When India Googled ‘Jobs Near Me’

The usage of the phrase ‘jobs near me’ seems to have surged in India since 2016. Between 2004 to 2014, the phrase didn’t attract as many users– this changed when it was increasingly used in Google searches throughout 2017, and reached a relative value of 88 in April 2018, peaking in popularity in July 2018. A major reason for this definitely lies in the growing usage of the Internet within the same time frame, as most of the users who have searched this phrase have been smartphone users. As prominent as this reason might seem to be for the increased usage of this phrase on search engines, it is important to ask if this is being determined by some other factors as well.

A potential reason for the rise in the usage of this phrase could be the deteriorating condition of the status of employment in the country. State of Working India 2018– a new study released by Azim Premji University’s Centre for Sustainable Employment, indicated that the current ratio of GDP growth to employment growth falls below 0.1. Likewise, an increase of 5% has been noted in unemployment. Further the “study uses government data to show that total employment actually shrank by seven million between 2013 and 2015, and cites private data to posit that an absolute decline has continued in the years since.” Fall in rural wages’ growth, increase in the share of contract work in the organized manufacturing sector, increase in the wages of only the supervisory and managerial profiles against the meager increase in the wages of the production workers, and incessant growth in the wage gaps on the basis of gender and caste also feature as some prominent aspects of the Indian employment sector as per the study. [The Hindu]

All of the aforementioned developments have happened against the backdrop of the Prime Minister’s promise during the 2014 general elections that as many as 10 million jobs would be created during his tenure. With respect to this promise, the only data available to us is that of the formal sector, to which 4.1 million new jobs have apparently been added as per the Central Statistics Office (CSO), a source which in itself is not without flaws when it comes to mechanism of assessment used. At the same time, the sector barely accounts for 8% to 15% of the total workforce in the country.

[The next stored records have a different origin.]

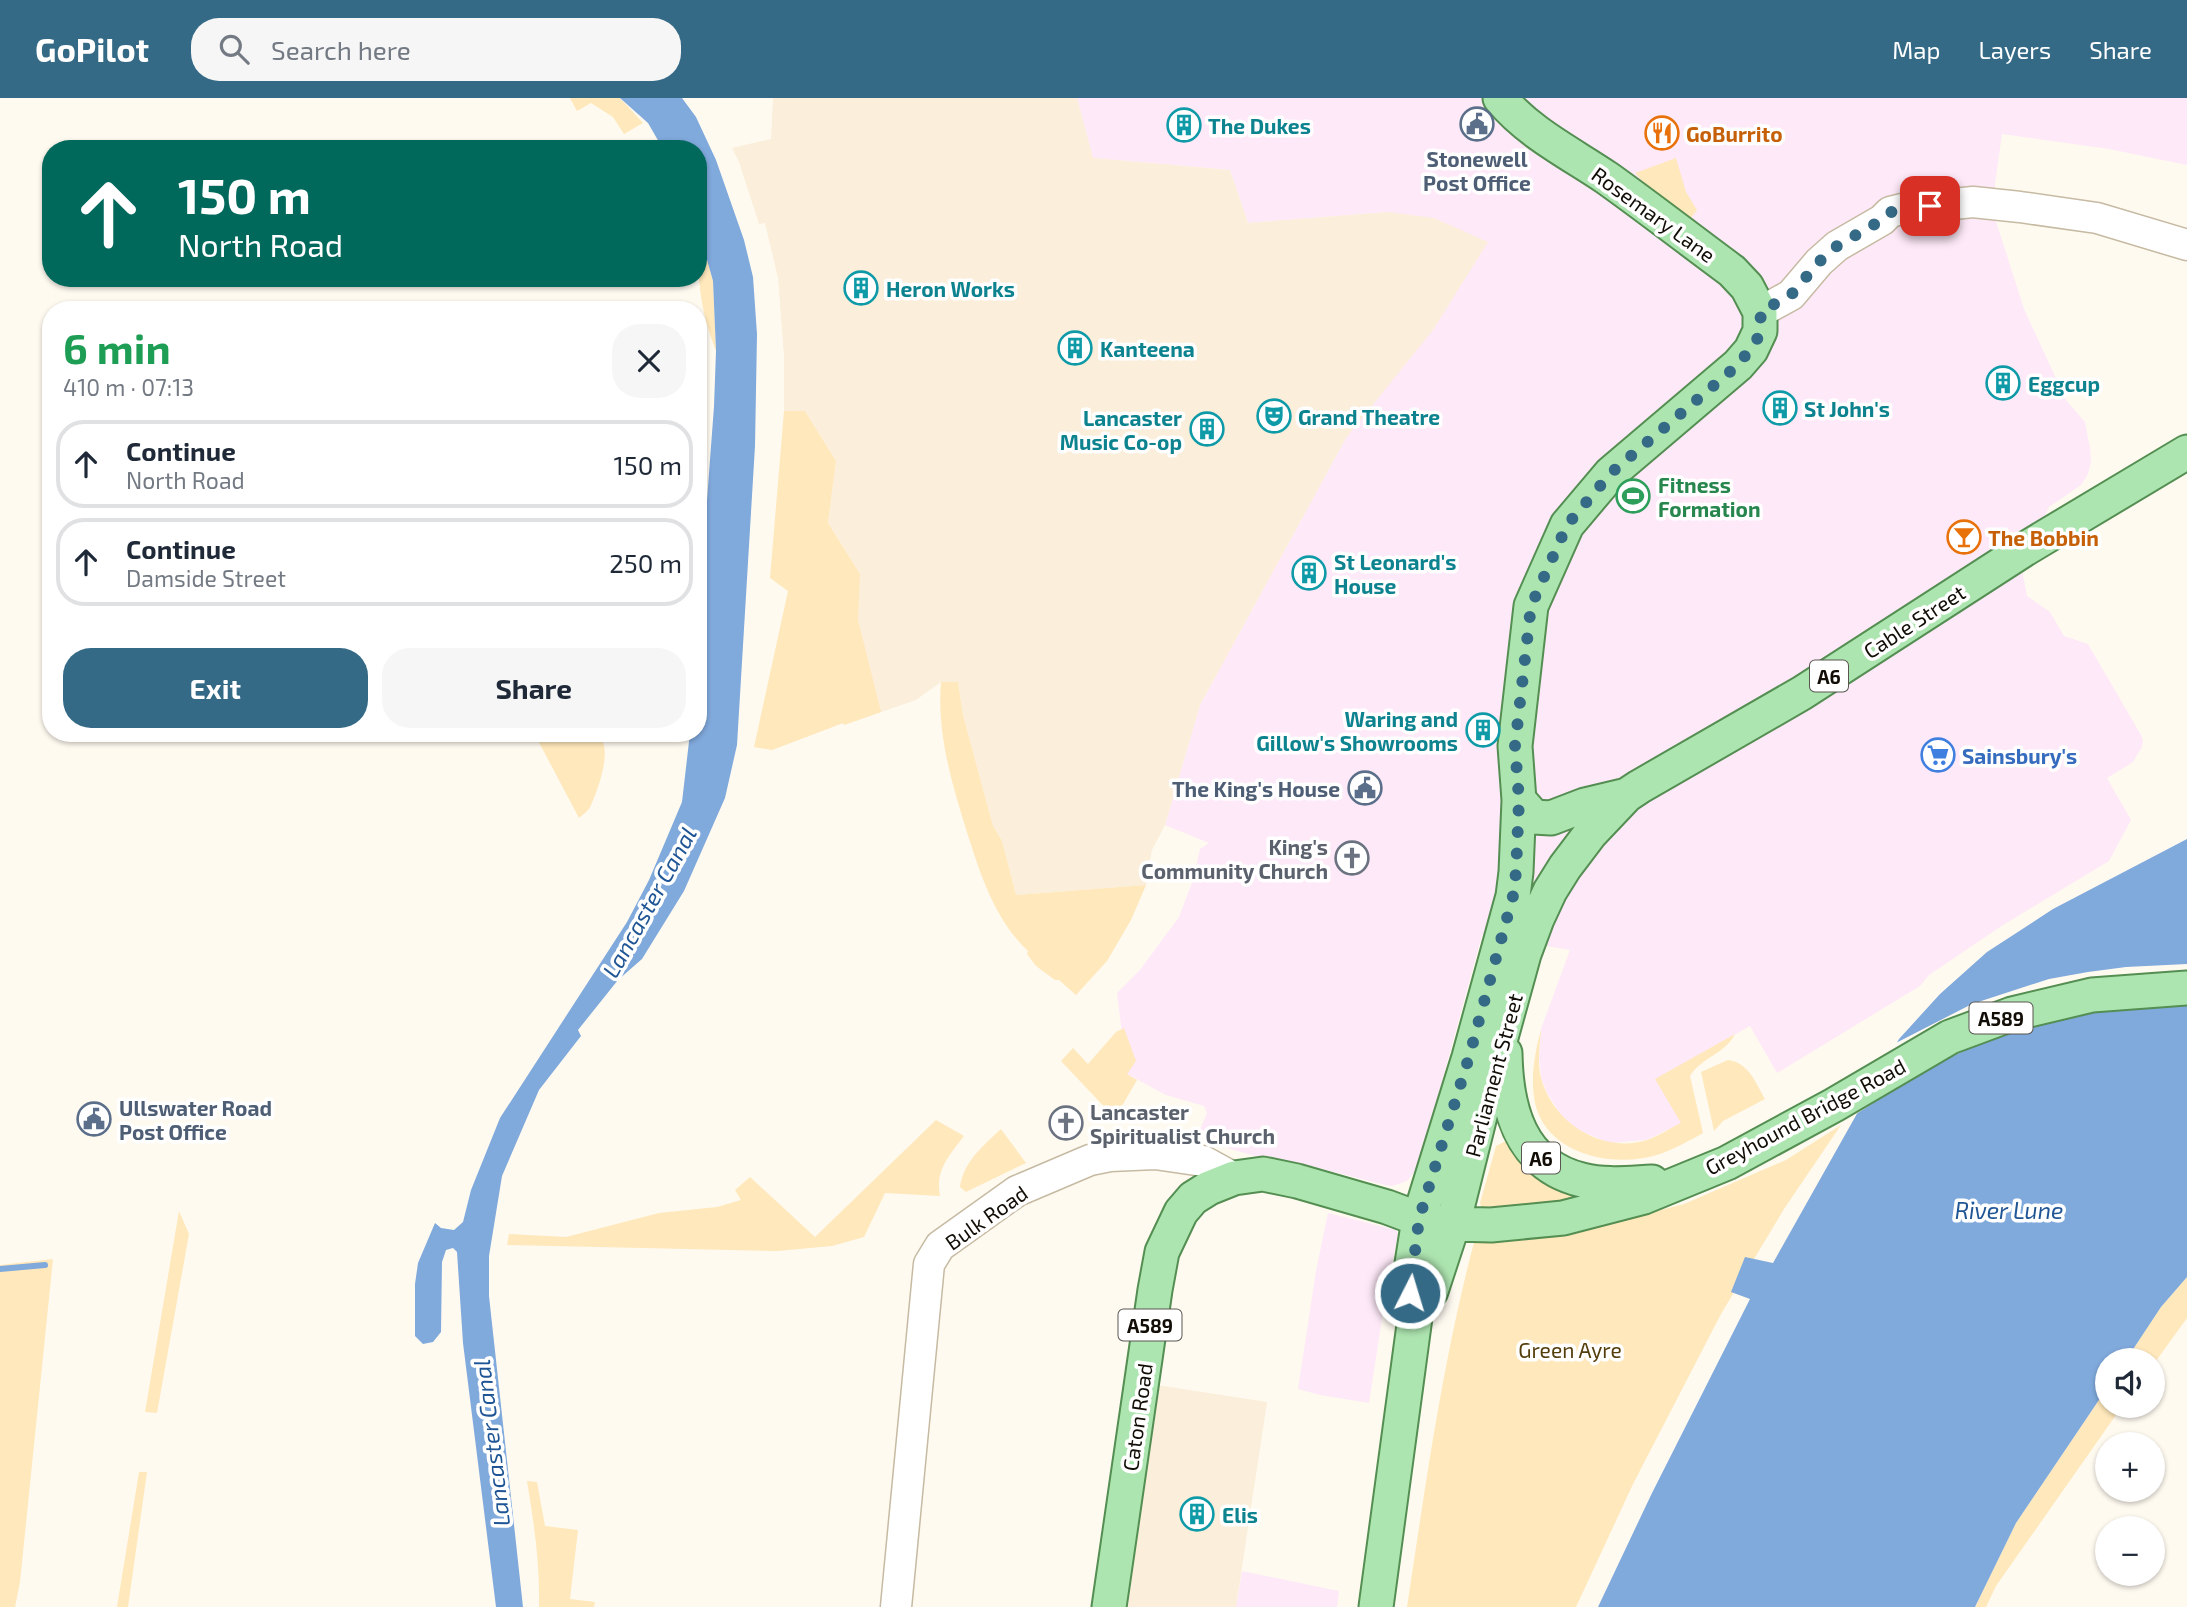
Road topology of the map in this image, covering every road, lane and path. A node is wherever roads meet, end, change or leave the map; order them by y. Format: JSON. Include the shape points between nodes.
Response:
{"nodes":[{"id":1,"x":1500,"y":98,"type":"edge"},
{"id":2,"x":2187,"y":245,"type":"edge"},
{"id":3,"x":1760,"y":312,"type":"junction"},
{"id":4,"x":2187,"y":452,"type":"edge"},
{"id":5,"x":1627,"y":795,"type":"junction"},
{"id":6,"x":1519,"y":800,"type":"junction"},
{"id":7,"x":1580,"y":847,"type":"joint"},
{"id":8,"x":2187,"y":988,"type":"edge"},
{"id":9,"x":1505,"y":1024,"type":"junction"},
{"id":10,"x":1234,"y":1178,"type":"junction"},
{"id":11,"x":1679,"y":1181,"type":"junction"},
{"id":12,"x":1419,"y":1219,"type":"junction"},
{"id":13,"x":1453,"y":1224,"type":"junction"},
{"id":14,"x":1417,"y":1308,"type":"junction"},
{"id":15,"x":896,"y":1607,"type":"edge"},
{"id":16,"x":1110,"y":1607,"type":"edge"},
{"id":17,"x":1376,"y":1607,"type":"edge"}],
"edges":[{"from":1,"to":3,"type":"main road","name":"Rosemary Lane","via":[[1534,130],[1732,271]]},
{"from":2,"to":3,"type":"street","via":[[2097,218],[2020,206],[1973,202],[1891,212],[1837,246],[1791,295]]},
{"from":3,"to":6,"type":"main road","number":"A6","via":[[1757,340],[1738,365],[1611,473],[1567,525],[1531,606],[1515,746]]},
{"from":4,"to":5,"type":"main road","name":"Cable Street","number":"A6","via":[[2025,549],[1802,693]]},
{"from":5,"to":6,"type":"main road","number":"A6","via":[[1551,818],[1534,817]]},
{"from":5,"to":7,"type":"main road","name":"Cable Street","number":"A6"},
{"from":6,"to":12,"type":"main road","name":"Parliament Street","number":"A6","via":[[1510,907]]},
{"from":7,"to":9,"type":"main road","name":"Parliament Street","number":"A6","via":[[1537,919]]},
{"from":8,"to":11,"type":"main road","name":"Greyhound Bridge Road","number":"A589","via":[[2092,995],[2012,1014],[1950,1037],[1727,1163]]},
{"from":9,"to":11,"type":"main road","number":"A6","via":[[1510,1107],[1518,1131],[1546,1163],[1563,1174],[1603,1183]]},
{"from":9,"to":13,"type":"main road","name":"Parliament Street","number":"A6"},
{"from":10,"to":12,"type":"main road","number":"A589","via":[[1263,1174],[1297,1181]]},
{"from":10,"to":15,"type":"street","name":"Bulk Road","via":[[1203,1161],[1155,1154],[1110,1156],[1073,1166],[1017,1191],[940,1247],[929,1264]]},
{"from":10,"to":16,"type":"main road","name":"Caton Road","number":"A589","via":[[1193,1198],[1181,1212],[1163,1252]]},
{"from":11,"to":13,"type":"main road","name":"Greyhound Bridge Road","number":"A589","via":[[1644,1197],[1563,1218]]},
{"from":12,"to":13,"type":"main road","name":"Greyhound Bridge Road","number":"A589"},
{"from":12,"to":14,"type":"main road","name":"Parliament Street","number":"A6","via":[[1410,1276],[1410,1293]]},
{"from":13,"to":14,"type":"main road","name":"Parliament Street","number":"A6","via":[[1431,1291]]},
{"from":14,"to":17,"type":"main road","name":"Parliament Street","number":"A6"}]}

This near insufficiency of CSO’s database and the variety of problems pointed out by the study cannot be considered a mere coincidence to have come forward in the same year in which Google announced the phrase ‘jobs near me’ as the most popular phrase used and searched in the country in 2018. As much as this ranking finds its origin in the increase in the number of users of of the Internet, what is important for us to note is that the difference that this factor can have is only quantitative and not qualitative. If the number of Internet users has increased over the past couple of years then the number of searches for any phrase could have shot up. Since only the phrase ‘jobs near me’ exhibited an increase, this qualitative specification has definitely emerged from the requirements of the people which can be easily identified from the aforementioned study of Azim Premji University’s Centre for Sustainable Employment.

While the usage of the phrase alone does not speak volumes about the country’s employment status, when it is viewed in the wake of the increasing gap between the overall GDP growth and the employment growth– leading to jobless growth– then it surely acts as an expression of public demand. Thus, it can be argued that the usage of the phrase can be indicative of the increase in the total number of people who are willing to work but cannot fit into the pre-existing opportunities at the country’s disposal.

While several studies have time and again prompted India to start focusing on job creation, the indirect message proposed by this ranking given by Google is indicative of the demand of the people, from the people themselves. Hence, it’s high time that the country’s leadership begins to respond to this demand in ways not limited to mere rhetoric.